I do. But I'm very lucky. For example, this past Christmas, I was in St. Petersburg, Florida. I met up with an old army buddy, Billy Waugh, the guy who caught Carlos the Jackal. A Special Forces guy and a CIA guy were there, too. We spent two or three hours talking, and I got a great deal of information from them.
Did you take notes?
No. If you take notes, you get hung up. The best thing to do is just listen, remember, and if you forget something, let your brain fill in the blanks.
So, when speaking with people like Billy Waugh, you fill in some of the blanks with your imagination?
Oh, absolutely. But, I have to be very careful not to say anything that shouldn't be said. You know, counter-intelligence sorts of things.
Do you sometimes find your fictional imaginings actually happen in real life?
Yes, and that's very weird. It's surreal. It's happened two or three times when I wrote something fictional, and then it actually happened.
What has made you use so many pseudonyms over the years?
That started when I was writing books for kids. They paid twenty grand and you can't support three kids on that kind of money. I was writing four or five of those a year under different names. Then, a fabulous opportunity came my way. I edited the novel M.A.S.H. written by Richard Hornberger, who wrote it under the pseudonym, Richard Hooker.
I then ghost wrote the twelve sequels to the first M.A.S.H. novel. Richard was the real Hawkeye who wrote about his experiences as a surgeon in Korea. His novel M.A.S.H. became the blockbuster film, and was the basis for the TV series that followed. We made a lot of money with the twelve sequels, and they were tremendous fun to write.
Then, I began writing the nine book Brotherhood of War series. The guy from Putnam called me up and wanted a pen name because my name, William Butterworth, had been on all the M.A.S.H. books. So, I decided on the name Griffin. The griffin is a mythical animal with the loins of a lion and the head of an eagle, which is how colonels think of themselves. So, I picked that name. (Laughter)
After all these years of writing, has anything surprised you about the writing life?
What surprises me is that being a bestselling writer isn't like it's depicted in the movies. I saw a Michael Caine movie where he played a writer. He had a private jet and women were falling at his feet. It's not like that at all. It's a lot of hard work and doesn't pay nearly as well as it's shown in the movies. I don't have a private jet. I take my wife to the grocery store in my GMC. (Laughter)

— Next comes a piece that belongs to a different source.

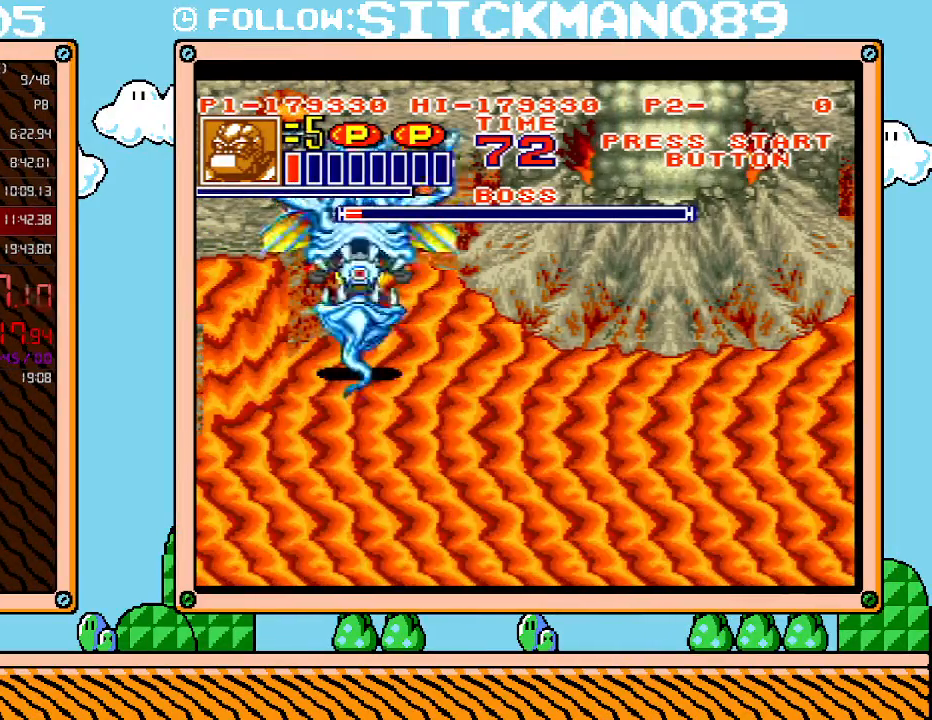
{"buttons": [], "events": [[17, "A", "down"], [50, "A", "up"], [133, "A", "down"], [200, "A", "up"], [267, "A", "down"], [350, "A", "up"], [417, "A", "down"], [483, "A", "up"]]}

What do you love most about the writing life?
I love the freedom, the independence. I started writing to make a living, but now that I'm successful, I realize I can do what I want to do. And, I want to write. That's the greatest part about it.
If you could have any five people over for dinner, from any walk of life, living or dead, who would they be?
That's an easy one. My choices would be Thomas Jefferson, Albert Einstein, Clint Eastwood, Gen. Jimmy Doolittle, and Socrates
That's quite a combination of minds and talent.
We've covered the bases, haven't we?
What's coming next for W.E.B. Griffin?
We're writing another book in the Clandestine Operations series. I've also written a humorous book called The Hunting Party.
Congratulations on penning The Assassination Option, the second novel in the Clandestine Operations series. It's sure to make the bestseller list.